[YOUR TASK]: Whenever a line below mentions the word "Assigned", that line should be copied.

[Items from a dataset]
+ + + +

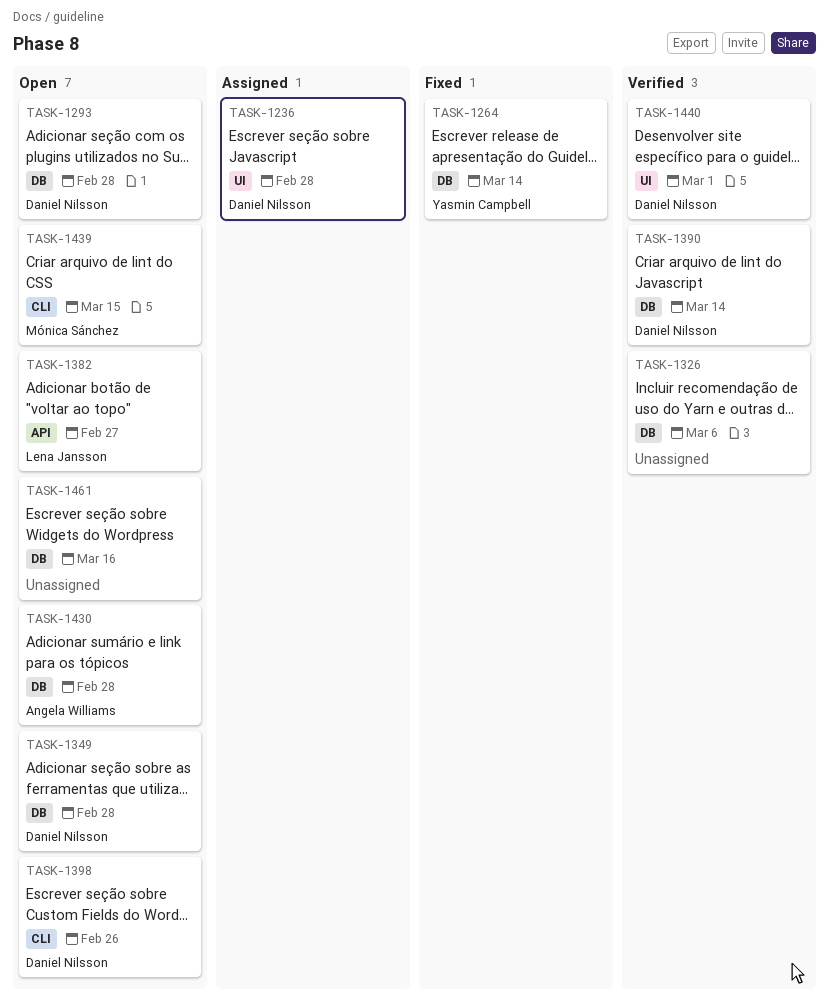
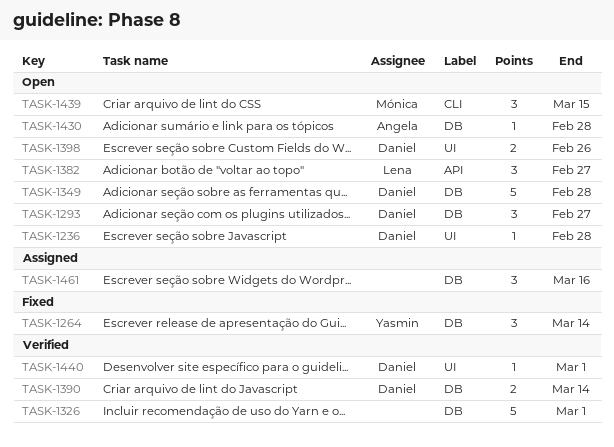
TASK-1236, status: Assigned -> Open
TASK-1293, due: Feb 28 -> Feb 27
TASK-1326, due: Mar 6 -> Mar 1
TASK-1398, label: CLI -> UI
TASK-1461, status: Open -> Assigned

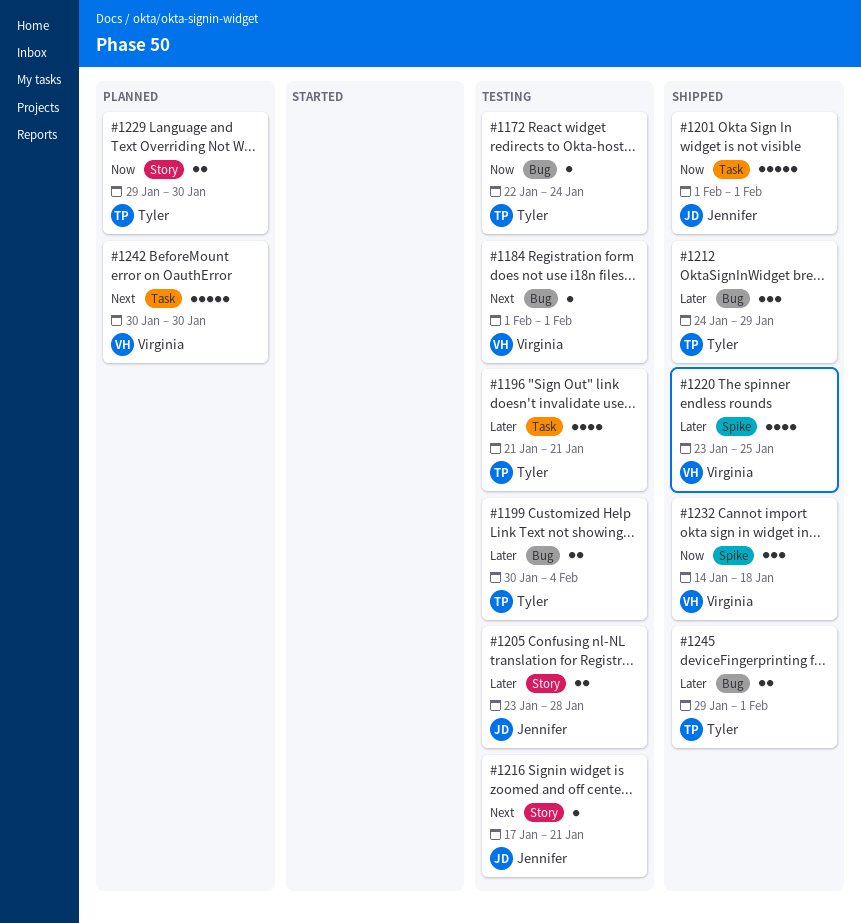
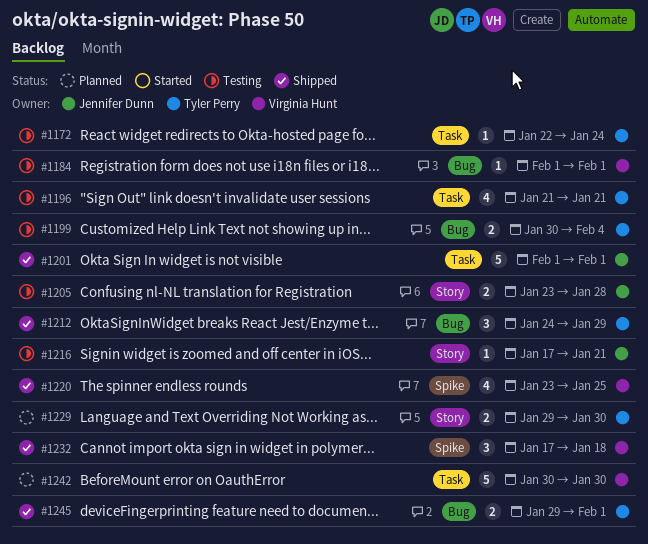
#1172, label: Bug -> Task
#1232, start: Jan 14 -> Jan 17

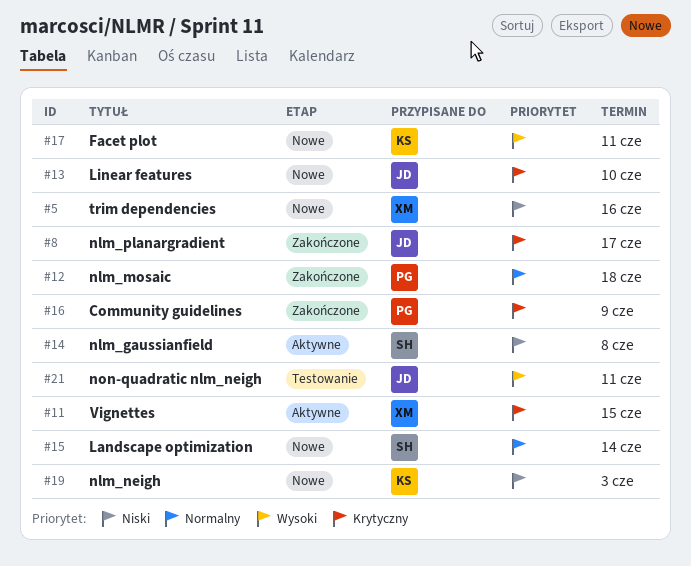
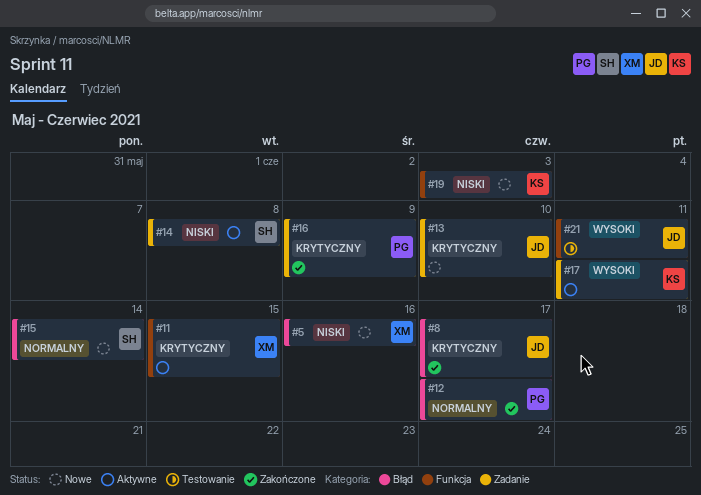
#12, due: Jun 18 -> Jun 17
#17, status: Nowe -> Aktywne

+ + + +

[EXERCISE OUTPUT]:
TASK-1236, status: Assigned -> Open
TASK-1461, status: Open -> Assigned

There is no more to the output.